Do lado de dentro do “guichet” de atendimento duas mulheres conversam. Uma mais velha, outra menos; a que me atendeu e facultou os documentos que queria consultar. Por isso fiquei ali, na sala, do lado de fora, durante uma boa meia hora, concentrada nos papéis, mas desconcentrada com a conversa das duas. A jovem, que ao primeiro olhar me pareceu serena e tranquila, era afinal uma mulher revoltada, com uma capa obrigatória que enverga no atendimento público. Percebi isso mais tarde, na sua oralidade revoltada e sem comedimento de volume, que se ergueu por diversas vezes, contra alguém, que lhe anda a fazer a vida negra, para tirar da sua custódia, duas crianças de tenra idade. Mostrou-se disposta a lutar e a enfrentar todas as instâncias, para as segurar. Mais tarde, a sua colega de trabalho comentava com outra, que a rapariga em causa, vive uma situação complexa também a nível financeiro com repercussões, sobretudo na alimentação.

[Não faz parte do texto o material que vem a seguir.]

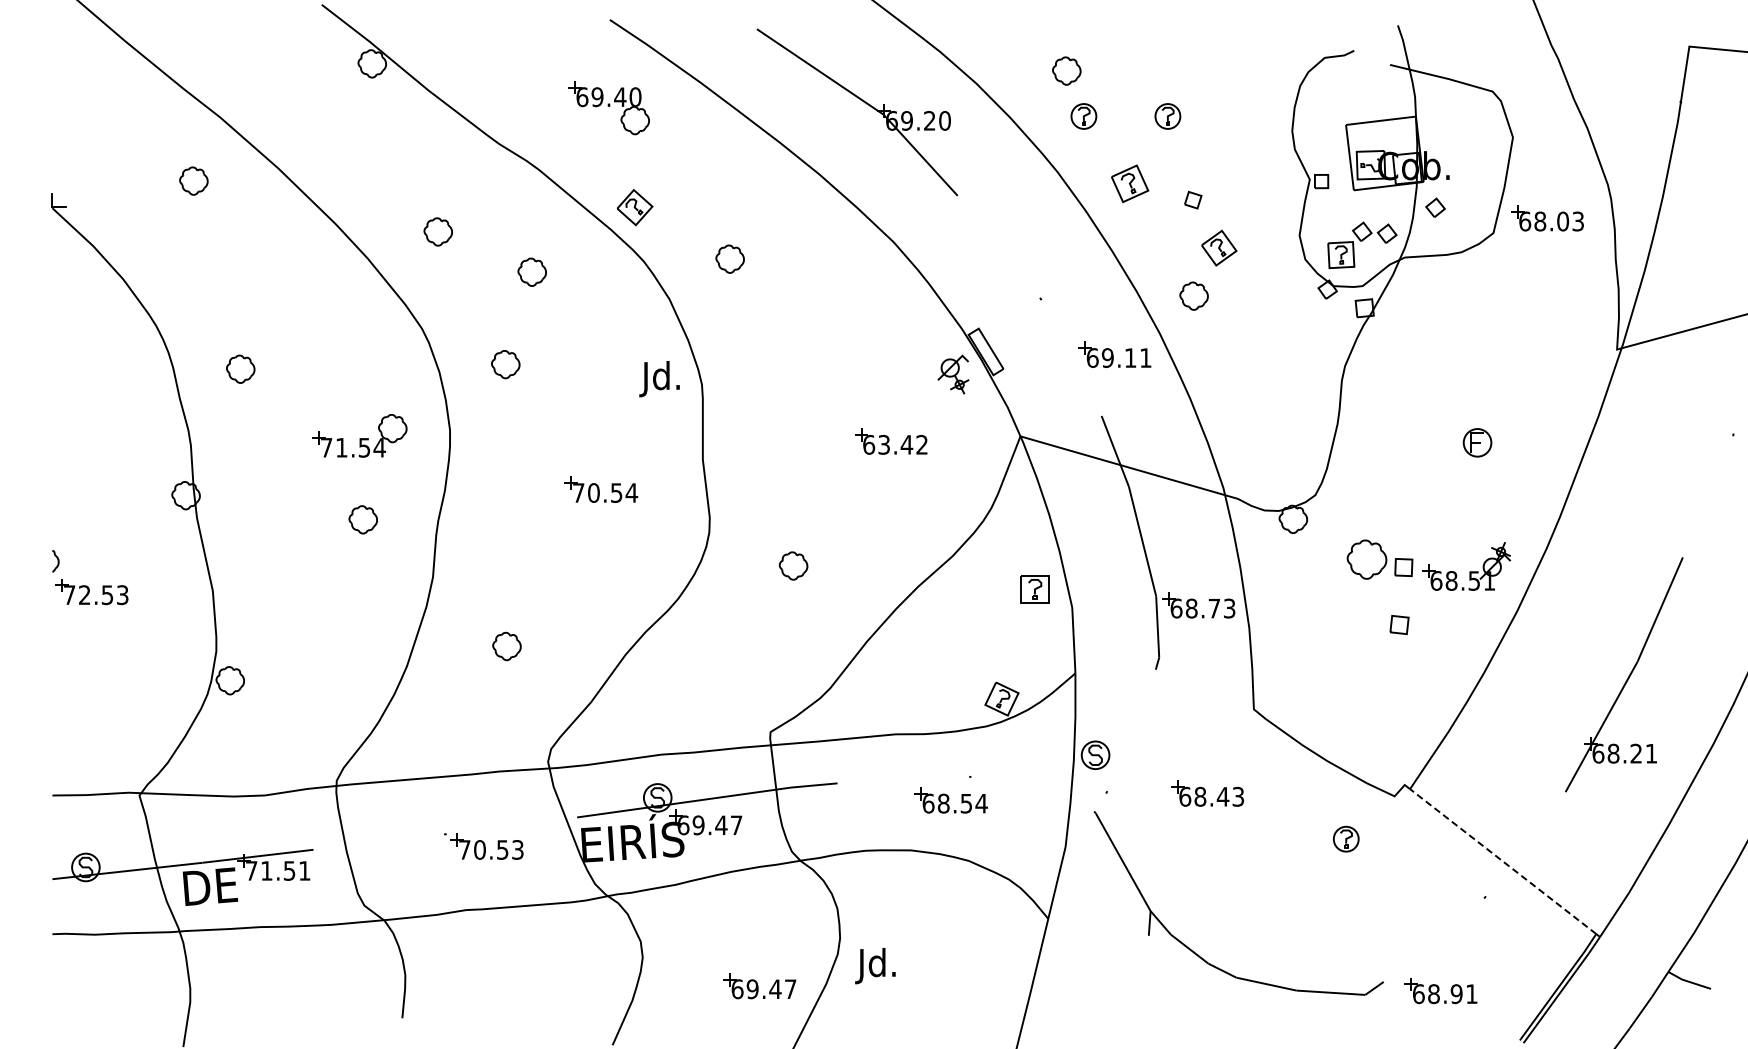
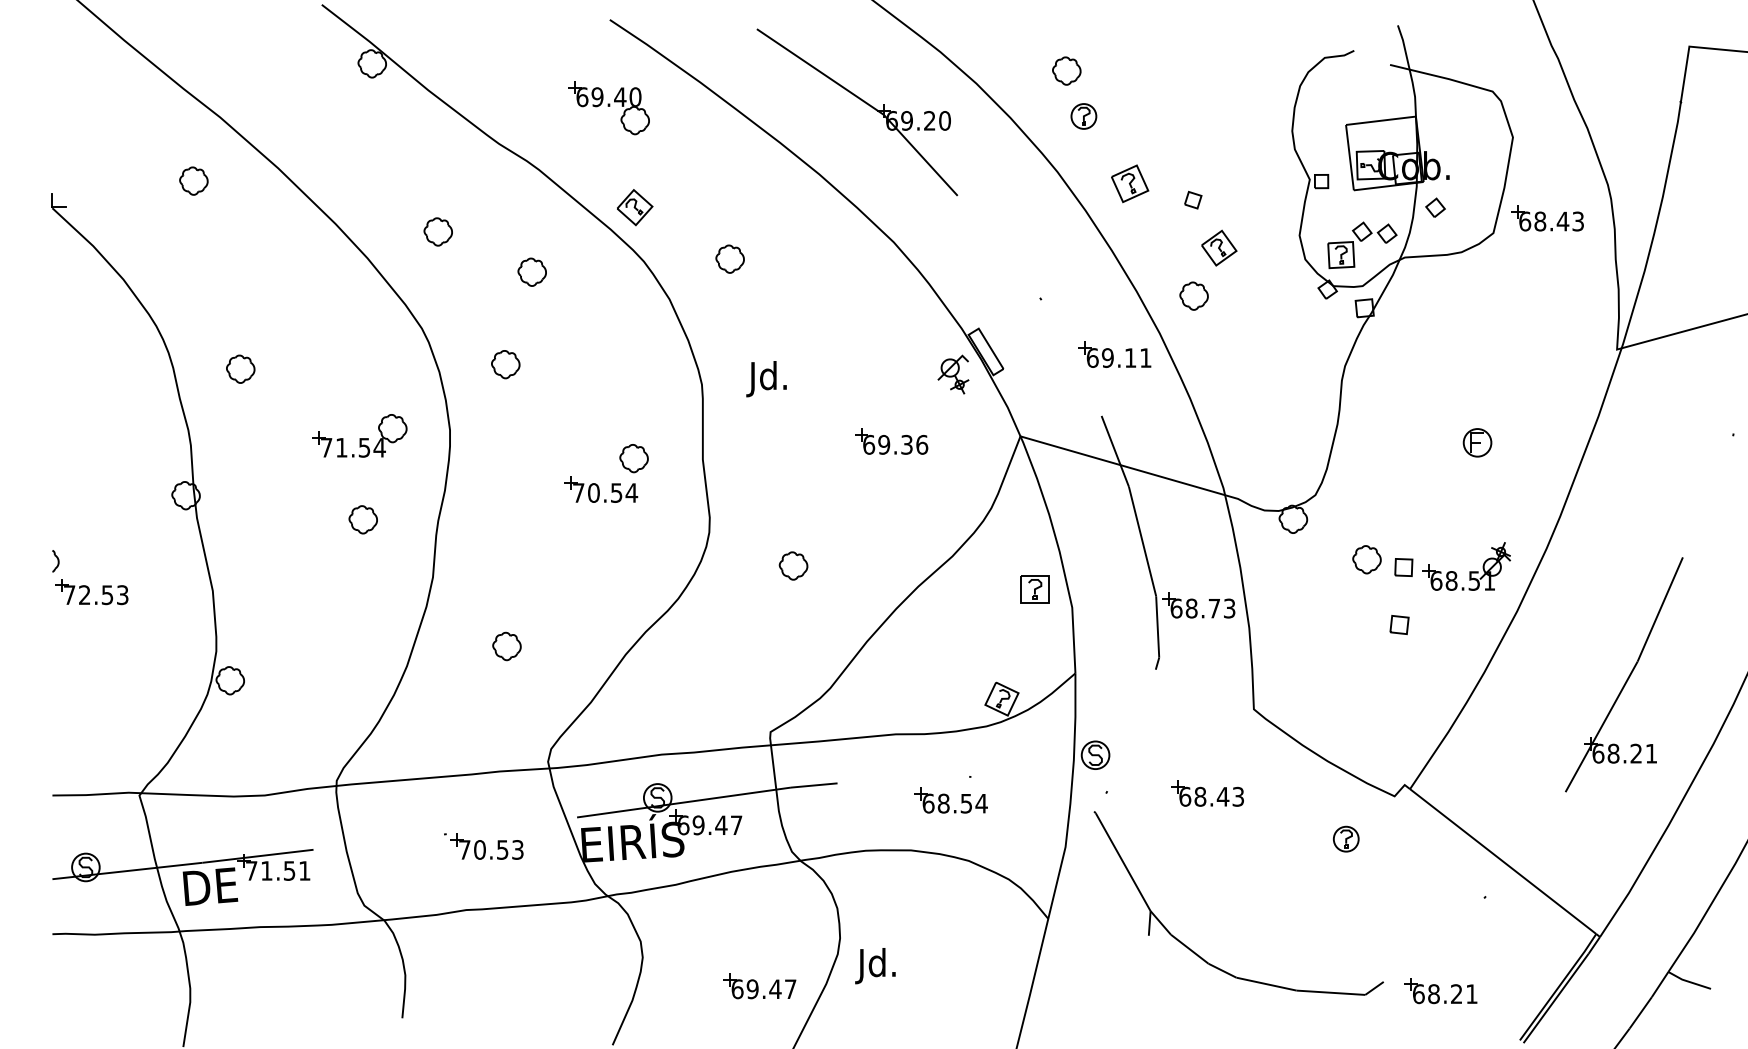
part at (1167, 116): present -> none
text at (1562, 221): 68.03 -> 68.43
text at (659, 379) position: (659, 379) -> (766, 379)
text at (903, 444): 63.42 -> 69.36
part at (633, 458): none -> present
part at (1366, 559) size: 42x41 px -> 30x30 px
line at (1503, 861): dashed -> solid
text at (1456, 994): 68.91 -> 68.21
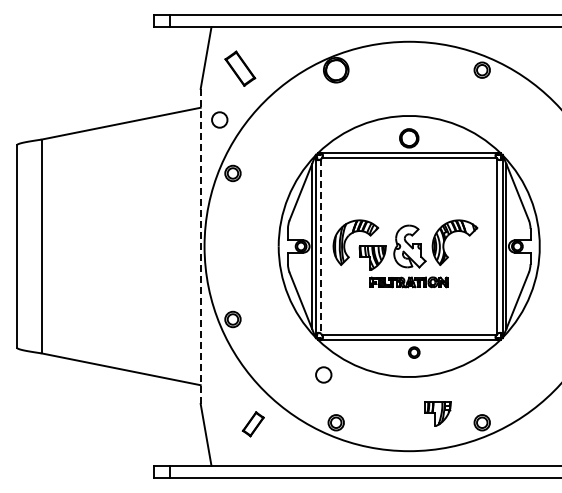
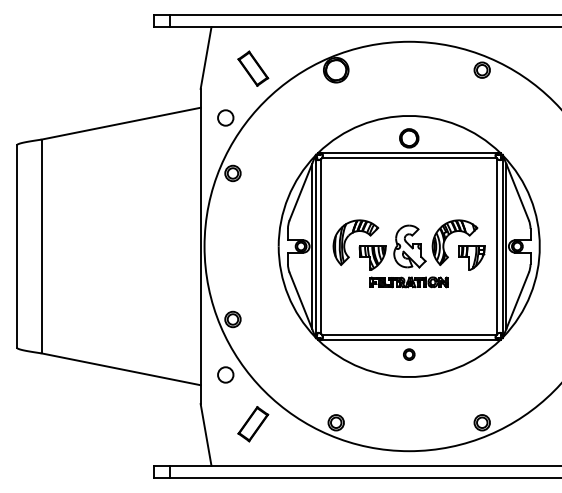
part at (240, 68) position: (240, 68) -> (253, 68)
circle at (219, 119) position: (219, 119) -> (225, 117)
line at (200, 246): dashed -> solid
line at (321, 246): dashed -> solid
part at (414, 352) position: (414, 352) -> (409, 354)
circle at (323, 374) position: (323, 374) -> (225, 374)
part at (437, 413) position: (437, 413) -> (471, 257)
part at (252, 424) size: 24x27 px -> 33x37 px
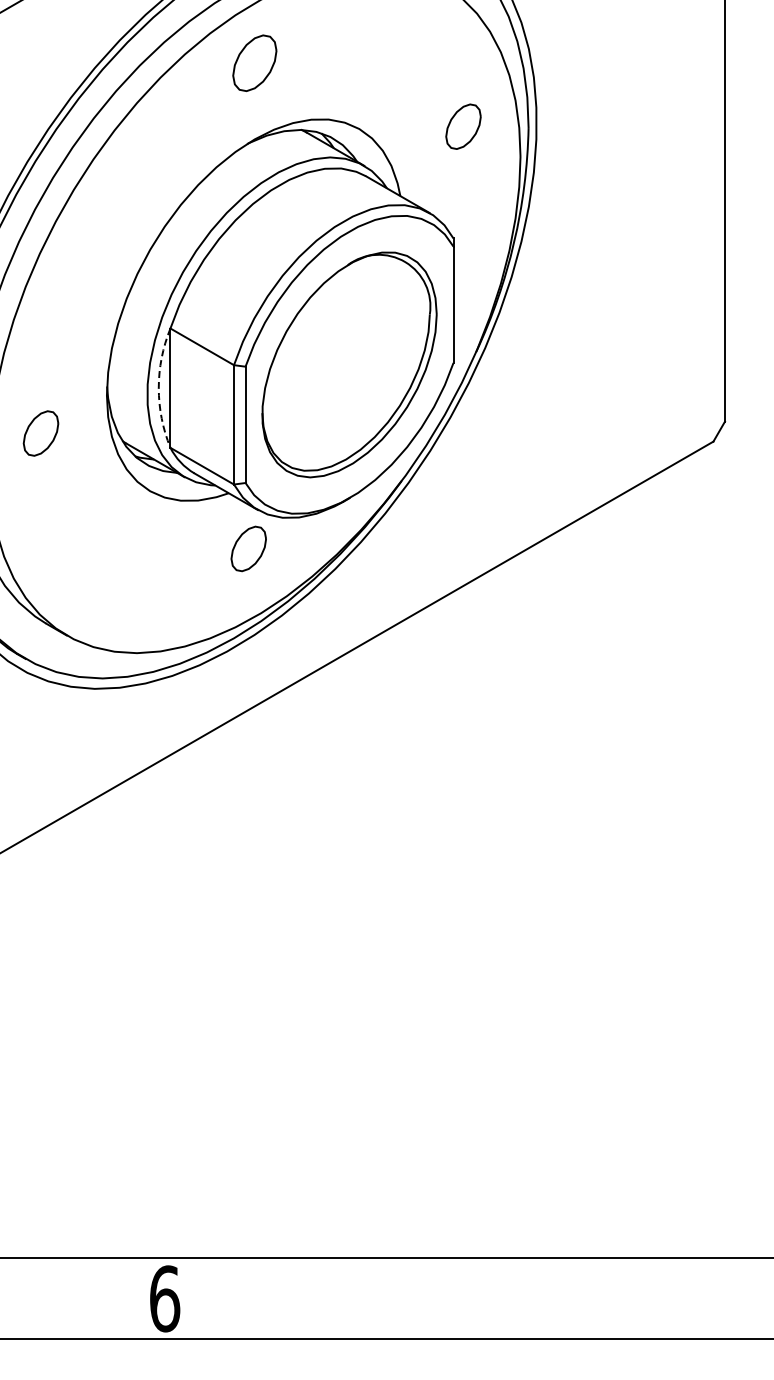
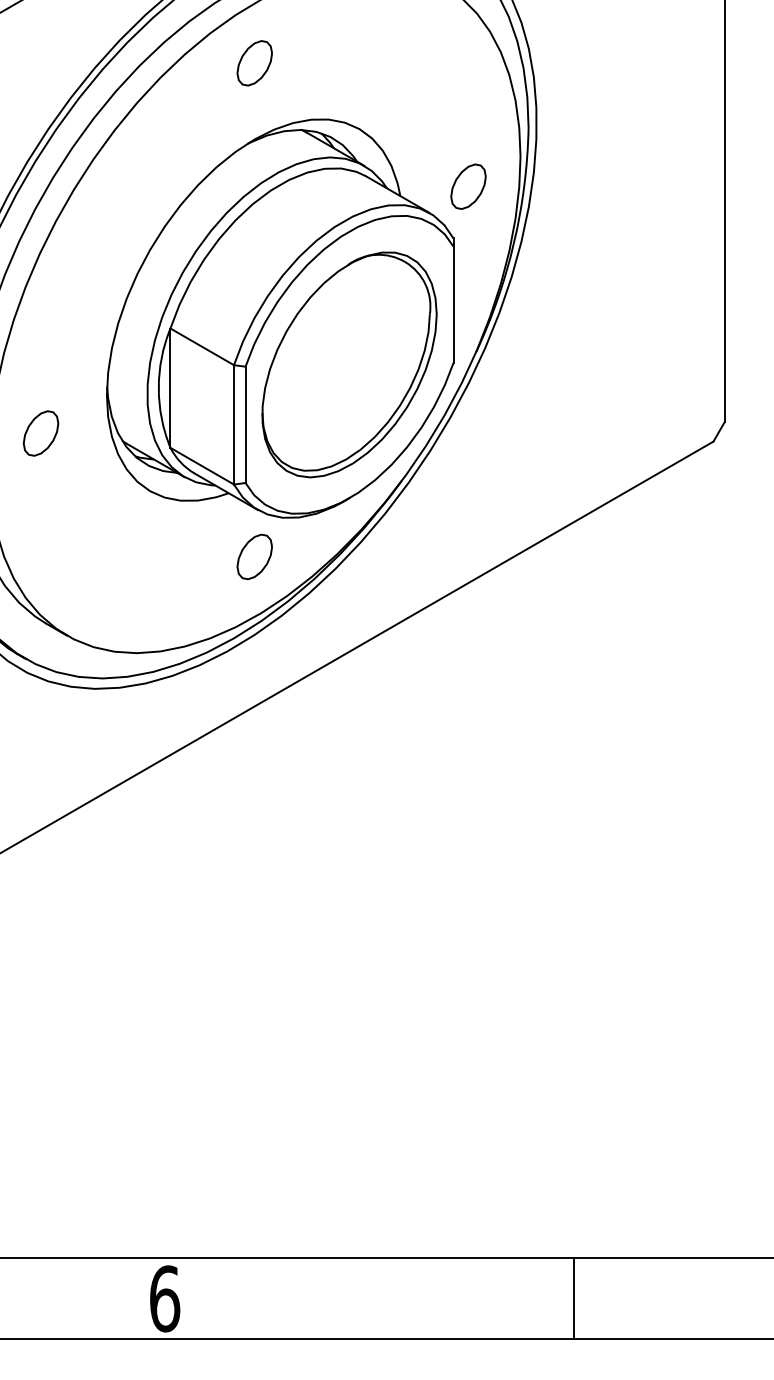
part at (254, 62) size: 46x58 px -> 37x47 px
part at (463, 126) position: (463, 126) -> (468, 186)
arc at (158, 388): dashed -> solid
part at (248, 548) position: (248, 548) -> (254, 556)
line at (574, 1298): none -> present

Enquanto eu me tentava concentrar no propósito da minha deslocação aquele lugar, ainda ouvi mais uma conversa que a dois metros se desenrolava. Mais uma jovem, esta bem mais do que a outra, queixava-se à amiga, das contas absurdas, que a colega com quem partilha a casa, lhe tem apresentado, referindo por diversas vezes a frase “eu não tenho dinheiro para pagar isso”.
Por mais que eu tente, é quase impossível não aturdir com os problemas dos outros, quando esses outros, falam da sua vida privada, em público, sem moderação de tom de voz e na maior das descontracções. Em ambas as conversas, um denominador comum: o dinheiro. Para o bem e para o mal temos de viver com ele. Mas é a sua escassez ou mesmo ausência, que faz a realidade perder a sanidade necessária.
A minha consulta aos documentos em causa, ficou-se pelo tirar de umas notas e tópicos que procurarei encontrar com mais pormenor, no mundo virtual e na tranquilidade do meu espaço, onde não ouço conversas alheias e onde, só um simples e doce “miau” me pode desconcentrar.